In fact, the American history standards were drawn up with the participation of literally hundreds of high school and university teachers, and with input from staid professional organizations such as the National Council for the Social Studies and the American Association for State and Local History. To believe that these and other groups united for the purpose of undermining faith in American society is to indulge in a conspiratorial mode of thought — itself a recurrent theme in the American past.

A Step Forward

The standards are by no means perfect; documents produced by committee rarely are. I, myself, would have preferred more emphasis on labor and class relations — a common omission in multiculturalist works of history. But in a country where few students possess a significant store of accurate knowledge about the past, the standards represent an enormous step forward. They reflect the remarkable expansion during the past generation of our definition of American history, the new attention to the experience of African Americans, women, and other groups neglected in previous narratives. This does not mean that the achievements of “white men” are ignored, but that we now possess a more comprehensive, nuanced, and believable portrait of the American past.

Unfortunately, the media have reinforced the erroneous impression that the new standards pander to the prejudices of minorities. A recent report on the “CBS Evening News” spent much of its time interviewing Black students and teachers who welcomed the new guidelines because they found it impossible to identify with white figures such as the founding fathers. Black pressure, the report suggested, had resulted in replacing one set of biases with another.

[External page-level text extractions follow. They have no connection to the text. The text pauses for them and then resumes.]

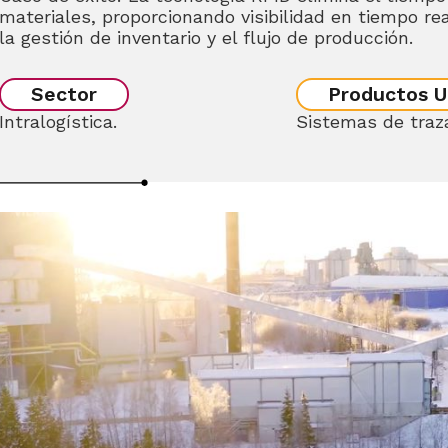
materiales, proporcionando visibilidad en tiempo rea
la gestión de inventario y el flujo de producción.
Sector
Productos U
Intralogística.
Sistemas de traza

CBS implicitly accepted an assumption that, oddly enough, is shared by the Black students who support the standards and the conservative critics who have denounced them — that the purpose of studying history is to foster individual and group pride. Thus, we teach about Tubman to provide Black students with a role model, or Washington and Madison to make Americans proud of their nation’s accomplishments.

Black pupils certainly need to learn about George Washington, but why shouldn’t white students study the life of Harriet Tubman? Somehow, in the view of the critics, Washington belongs to all of us, while Tubman is relevant only to Blacks.

Historians today emphasize the Black experience, as well as that of other previously neglected groups, not to assuage resentments over past exclusion or to “get even,” as the CBS reporter declared, but because these are integral parts of the American past. Slavery, for example, was neither an aberration in the story of America’s quest for freedom, as it used to be portrayed in texts, nor an institution that affected Blacks alone. It is emphasized in the standards not to undermine pride in our heritage, but because of its importance to the nation’s economic, social, and political development.

Defining the issue as whether white men or minorities get more attention obscures a point missed in nearly all press accounts of the standards debate. There is nothing unusual or pernicious in revising accounts of the past — historians have been doing that since the days of Thucydides. The motive is not to make certain groups feel better, but the never-ending quest for historical understanding.

Eric Foner is DeWitt Clinton Professor of History at Columbia University.